** START Material shown **
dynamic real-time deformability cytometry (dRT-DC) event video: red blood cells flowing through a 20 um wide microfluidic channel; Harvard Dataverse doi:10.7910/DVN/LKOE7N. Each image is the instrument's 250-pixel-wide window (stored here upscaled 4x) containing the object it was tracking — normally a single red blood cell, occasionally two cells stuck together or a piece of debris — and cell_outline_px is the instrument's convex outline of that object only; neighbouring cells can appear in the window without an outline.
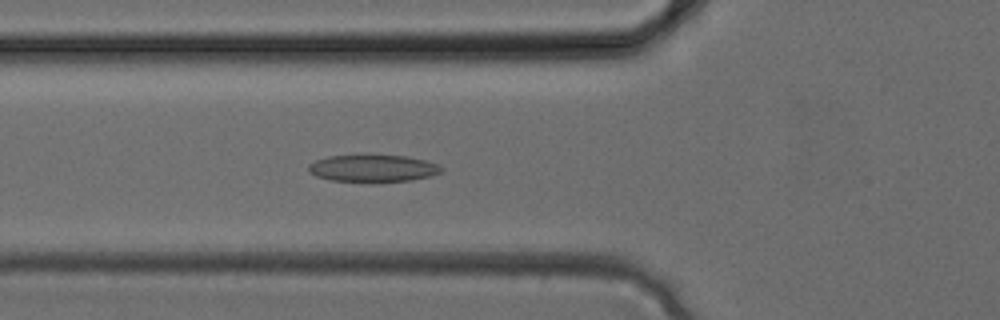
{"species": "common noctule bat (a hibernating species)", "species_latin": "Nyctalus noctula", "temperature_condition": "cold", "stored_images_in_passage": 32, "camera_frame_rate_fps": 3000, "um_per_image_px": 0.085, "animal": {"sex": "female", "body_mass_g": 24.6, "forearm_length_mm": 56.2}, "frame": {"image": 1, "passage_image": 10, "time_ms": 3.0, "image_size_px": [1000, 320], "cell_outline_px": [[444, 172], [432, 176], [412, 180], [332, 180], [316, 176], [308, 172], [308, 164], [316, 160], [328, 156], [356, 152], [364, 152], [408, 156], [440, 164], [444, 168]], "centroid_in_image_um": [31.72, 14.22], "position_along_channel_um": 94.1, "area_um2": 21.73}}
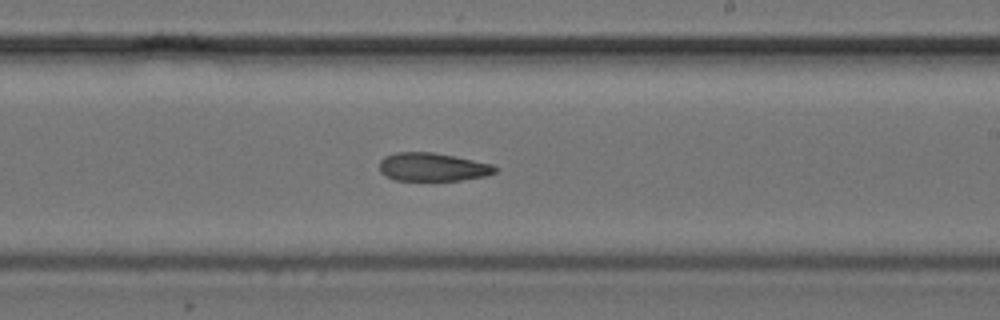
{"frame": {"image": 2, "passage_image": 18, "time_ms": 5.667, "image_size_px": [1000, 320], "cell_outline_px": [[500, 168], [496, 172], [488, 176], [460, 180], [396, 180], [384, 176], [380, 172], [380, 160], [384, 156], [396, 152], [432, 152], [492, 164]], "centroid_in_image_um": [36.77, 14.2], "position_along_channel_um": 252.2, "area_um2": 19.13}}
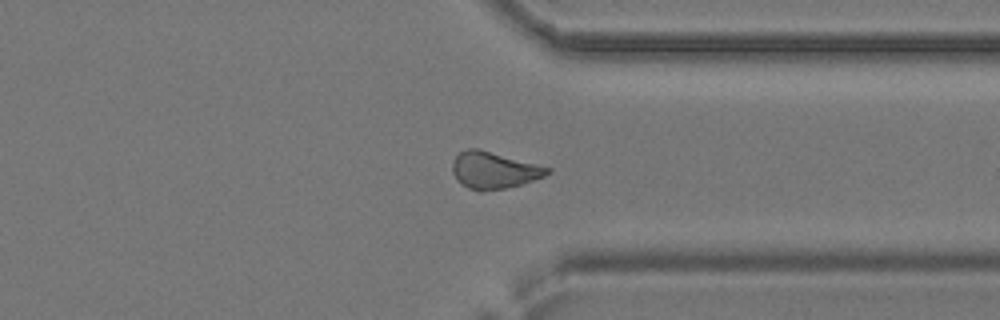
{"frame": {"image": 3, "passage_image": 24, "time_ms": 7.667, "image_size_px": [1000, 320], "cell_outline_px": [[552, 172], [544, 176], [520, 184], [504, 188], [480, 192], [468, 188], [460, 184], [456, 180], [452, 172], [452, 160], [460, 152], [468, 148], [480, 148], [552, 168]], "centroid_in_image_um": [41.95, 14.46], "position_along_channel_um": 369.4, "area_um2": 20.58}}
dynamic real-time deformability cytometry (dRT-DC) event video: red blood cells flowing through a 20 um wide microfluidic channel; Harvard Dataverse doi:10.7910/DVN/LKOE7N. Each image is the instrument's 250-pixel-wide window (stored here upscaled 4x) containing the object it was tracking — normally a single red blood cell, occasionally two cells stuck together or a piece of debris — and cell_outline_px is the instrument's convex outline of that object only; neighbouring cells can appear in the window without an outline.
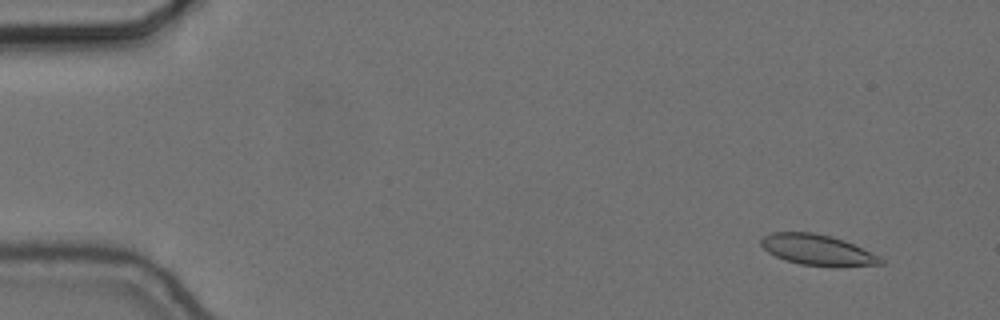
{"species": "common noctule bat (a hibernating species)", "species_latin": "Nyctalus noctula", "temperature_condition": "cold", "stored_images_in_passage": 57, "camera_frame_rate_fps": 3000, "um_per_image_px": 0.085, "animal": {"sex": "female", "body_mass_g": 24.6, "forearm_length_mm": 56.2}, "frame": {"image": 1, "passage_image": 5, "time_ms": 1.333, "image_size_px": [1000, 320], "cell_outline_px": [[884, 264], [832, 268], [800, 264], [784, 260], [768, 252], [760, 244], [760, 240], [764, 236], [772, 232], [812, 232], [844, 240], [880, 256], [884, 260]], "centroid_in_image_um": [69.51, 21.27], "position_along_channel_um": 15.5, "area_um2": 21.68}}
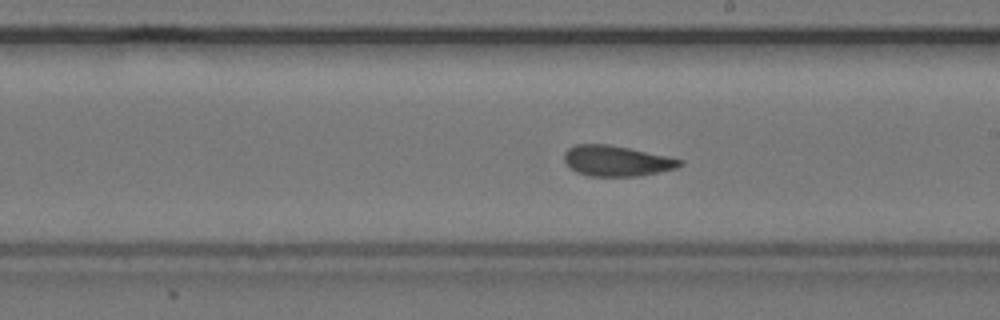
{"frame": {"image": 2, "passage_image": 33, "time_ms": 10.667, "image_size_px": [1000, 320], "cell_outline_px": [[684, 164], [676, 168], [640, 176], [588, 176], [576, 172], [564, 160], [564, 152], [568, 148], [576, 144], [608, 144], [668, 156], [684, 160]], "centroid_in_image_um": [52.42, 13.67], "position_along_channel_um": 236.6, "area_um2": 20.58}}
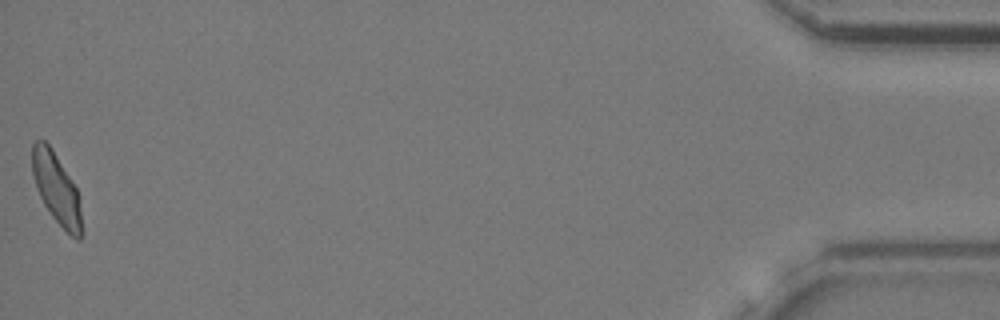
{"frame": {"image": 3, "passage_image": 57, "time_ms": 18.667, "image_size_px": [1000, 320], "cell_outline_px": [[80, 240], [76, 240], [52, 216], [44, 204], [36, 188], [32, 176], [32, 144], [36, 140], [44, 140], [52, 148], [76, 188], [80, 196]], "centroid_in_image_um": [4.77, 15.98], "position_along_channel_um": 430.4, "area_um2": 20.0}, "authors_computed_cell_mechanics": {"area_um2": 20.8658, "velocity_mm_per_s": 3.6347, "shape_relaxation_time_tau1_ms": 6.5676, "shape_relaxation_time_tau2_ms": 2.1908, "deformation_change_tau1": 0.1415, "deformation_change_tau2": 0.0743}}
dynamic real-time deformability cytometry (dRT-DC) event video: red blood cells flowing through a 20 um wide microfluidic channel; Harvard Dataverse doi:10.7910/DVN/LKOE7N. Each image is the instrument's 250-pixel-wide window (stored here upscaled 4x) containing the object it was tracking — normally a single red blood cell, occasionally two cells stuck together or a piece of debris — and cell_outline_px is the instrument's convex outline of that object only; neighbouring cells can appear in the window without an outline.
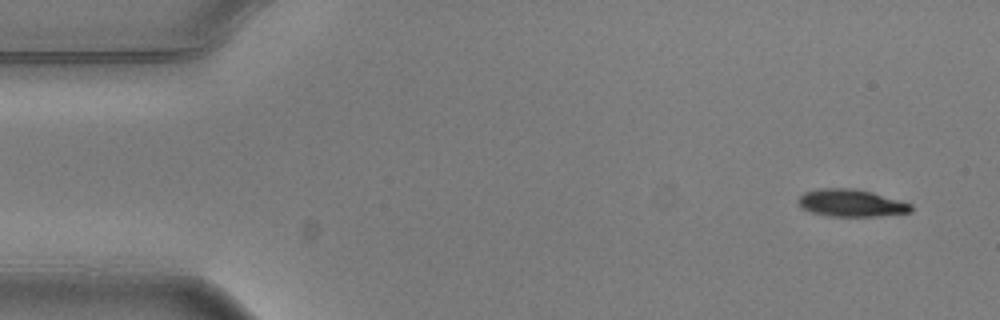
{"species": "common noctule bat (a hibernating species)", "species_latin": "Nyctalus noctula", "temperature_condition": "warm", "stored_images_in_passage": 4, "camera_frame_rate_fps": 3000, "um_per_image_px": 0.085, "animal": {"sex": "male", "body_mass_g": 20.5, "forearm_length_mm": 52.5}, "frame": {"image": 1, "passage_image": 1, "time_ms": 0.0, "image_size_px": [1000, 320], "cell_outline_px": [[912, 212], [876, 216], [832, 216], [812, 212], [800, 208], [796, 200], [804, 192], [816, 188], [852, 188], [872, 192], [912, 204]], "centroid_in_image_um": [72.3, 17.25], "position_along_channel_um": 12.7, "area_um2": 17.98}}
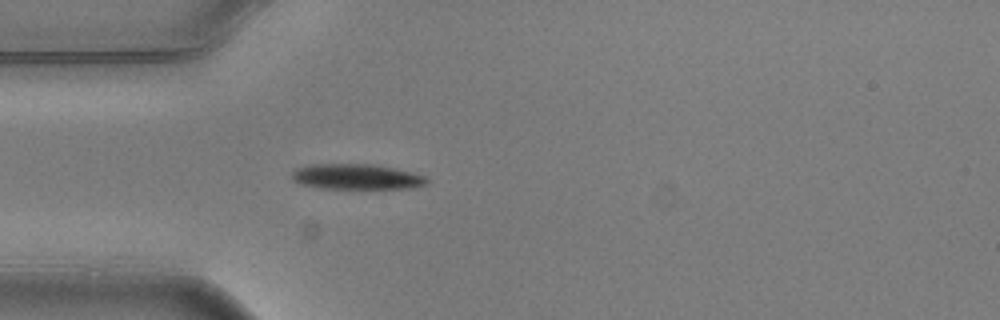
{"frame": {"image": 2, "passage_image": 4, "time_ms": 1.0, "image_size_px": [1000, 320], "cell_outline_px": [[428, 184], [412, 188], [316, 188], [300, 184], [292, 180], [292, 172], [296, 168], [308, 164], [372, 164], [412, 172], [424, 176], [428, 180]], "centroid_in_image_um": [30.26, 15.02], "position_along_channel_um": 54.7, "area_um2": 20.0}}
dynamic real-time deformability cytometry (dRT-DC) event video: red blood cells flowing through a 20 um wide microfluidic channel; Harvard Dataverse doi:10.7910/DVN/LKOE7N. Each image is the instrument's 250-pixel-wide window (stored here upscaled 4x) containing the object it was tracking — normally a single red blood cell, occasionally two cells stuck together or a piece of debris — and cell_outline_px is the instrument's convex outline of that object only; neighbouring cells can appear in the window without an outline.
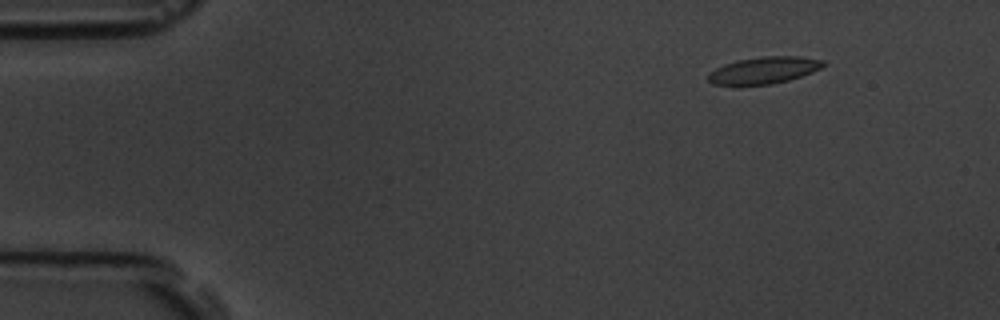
** END Material shown **
# [Exercise prompt]
Each entry above is to be written out again unchanged, apart from the pictures, which are left out.

# [Task output]
dynamic real-time deformability cytometry (dRT-DC) event video: red blood cells flowing through a 20 um wide microfluidic channel; Harvard Dataverse doi:10.7910/DVN/LKOE7N. Each image is the instrument's 250-pixel-wide window (stored here upscaled 4x) containing the object it was tracking — normally a single red blood cell, occasionally two cells stuck together or a piece of debris — and cell_outline_px is the instrument's convex outline of that object only; neighbouring cells can appear in the window without an outline.
{"species": "common noctule bat (a hibernating species)", "species_latin": "Nyctalus noctula", "temperature_condition": "cold", "stored_images_in_passage": 32, "camera_frame_rate_fps": 3000, "um_per_image_px": 0.085, "animal": {"sex": "female", "body_mass_g": 24.6, "forearm_length_mm": 56.2}, "frame": {"image": 1, "passage_image": 10, "time_ms": 3.0, "image_size_px": [1000, 320], "cell_outline_px": [[444, 172], [432, 176], [412, 180], [332, 180], [316, 176], [308, 172], [308, 164], [316, 160], [328, 156], [356, 152], [364, 152], [408, 156], [440, 164], [444, 168]], "centroid_in_image_um": [31.72, 14.22], "position_along_channel_um": 94.1, "area_um2": 21.73}}
{"frame": {"image": 2, "passage_image": 18, "time_ms": 5.667, "image_size_px": [1000, 320], "cell_outline_px": [[500, 168], [496, 172], [488, 176], [460, 180], [396, 180], [384, 176], [380, 172], [380, 160], [384, 156], [396, 152], [432, 152], [492, 164]], "centroid_in_image_um": [36.77, 14.2], "position_along_channel_um": 252.2, "area_um2": 19.13}}
{"frame": {"image": 3, "passage_image": 24, "time_ms": 7.667, "image_size_px": [1000, 320], "cell_outline_px": [[552, 172], [544, 176], [520, 184], [504, 188], [480, 192], [468, 188], [460, 184], [456, 180], [452, 172], [452, 160], [460, 152], [468, 148], [480, 148], [552, 168]], "centroid_in_image_um": [41.95, 14.46], "position_along_channel_um": 369.4, "area_um2": 20.58}}
dynamic real-time deformability cytometry (dRT-DC) event video: red blood cells flowing through a 20 um wide microfluidic channel; Harvard Dataverse doi:10.7910/DVN/LKOE7N. Each image is the instrument's 250-pixel-wide window (stored here upscaled 4x) containing the object it was tracking — normally a single red blood cell, occasionally two cells stuck together or a piece of debris — and cell_outline_px is the instrument's convex outline of that object only; neighbouring cells can appear in the window without an outline.
{"species": "common noctule bat (a hibernating species)", "species_latin": "Nyctalus noctula", "temperature_condition": "cold", "stored_images_in_passage": 57, "camera_frame_rate_fps": 3000, "um_per_image_px": 0.085, "animal": {"sex": "female", "body_mass_g": 24.6, "forearm_length_mm": 56.2}, "frame": {"image": 1, "passage_image": 5, "time_ms": 1.333, "image_size_px": [1000, 320], "cell_outline_px": [[884, 264], [832, 268], [800, 264], [784, 260], [768, 252], [760, 244], [760, 240], [764, 236], [772, 232], [812, 232], [844, 240], [880, 256], [884, 260]], "centroid_in_image_um": [69.51, 21.27], "position_along_channel_um": 15.5, "area_um2": 21.68}}
{"frame": {"image": 2, "passage_image": 33, "time_ms": 10.667, "image_size_px": [1000, 320], "cell_outline_px": [[684, 164], [676, 168], [640, 176], [588, 176], [576, 172], [564, 160], [564, 152], [568, 148], [576, 144], [608, 144], [668, 156], [684, 160]], "centroid_in_image_um": [52.42, 13.67], "position_along_channel_um": 236.6, "area_um2": 20.58}}
{"frame": {"image": 3, "passage_image": 57, "time_ms": 18.667, "image_size_px": [1000, 320], "cell_outline_px": [[80, 240], [76, 240], [52, 216], [44, 204], [36, 188], [32, 176], [32, 144], [36, 140], [44, 140], [52, 148], [76, 188], [80, 196]], "centroid_in_image_um": [4.77, 15.98], "position_along_channel_um": 430.4, "area_um2": 20.0}, "authors_computed_cell_mechanics": {"area_um2": 20.8658, "velocity_mm_per_s": 3.6347, "shape_relaxation_time_tau1_ms": 6.5676, "shape_relaxation_time_tau2_ms": 2.1908, "deformation_change_tau1": 0.1415, "deformation_change_tau2": 0.0743}}
dynamic real-time deformability cytometry (dRT-DC) event video: red blood cells flowing through a 20 um wide microfluidic channel; Harvard Dataverse doi:10.7910/DVN/LKOE7N. Each image is the instrument's 250-pixel-wide window (stored here upscaled 4x) containing the object it was tracking — normally a single red blood cell, occasionally two cells stuck together or a piece of debris — and cell_outline_px is the instrument's convex outline of that object only; neighbouring cells can appear in the window without an outline.
{"species": "common noctule bat (a hibernating species)", "species_latin": "Nyctalus noctula", "temperature_condition": "warm", "stored_images_in_passage": 4, "camera_frame_rate_fps": 3000, "um_per_image_px": 0.085, "animal": {"sex": "male", "body_mass_g": 20.5, "forearm_length_mm": 52.5}, "frame": {"image": 1, "passage_image": 1, "time_ms": 0.0, "image_size_px": [1000, 320], "cell_outline_px": [[912, 212], [876, 216], [832, 216], [812, 212], [800, 208], [796, 200], [804, 192], [816, 188], [852, 188], [872, 192], [912, 204]], "centroid_in_image_um": [72.3, 17.25], "position_along_channel_um": 12.7, "area_um2": 17.98}}
{"frame": {"image": 2, "passage_image": 4, "time_ms": 1.0, "image_size_px": [1000, 320], "cell_outline_px": [[428, 184], [412, 188], [316, 188], [300, 184], [292, 180], [292, 172], [296, 168], [308, 164], [372, 164], [412, 172], [424, 176], [428, 180]], "centroid_in_image_um": [30.26, 15.02], "position_along_channel_um": 54.7, "area_um2": 20.0}}
dynamic real-time deformability cytometry (dRT-DC) event video: red blood cells flowing through a 20 um wide microfluidic channel; Harvard Dataverse doi:10.7910/DVN/LKOE7N. Each image is the instrument's 250-pixel-wide window (stored here upscaled 4x) containing the object it was tracking — normally a single red blood cell, occasionally two cells stuck together or a piece of debris — and cell_outline_px is the instrument's convex outline of that object only; neighbouring cells can appear in the window without an outline.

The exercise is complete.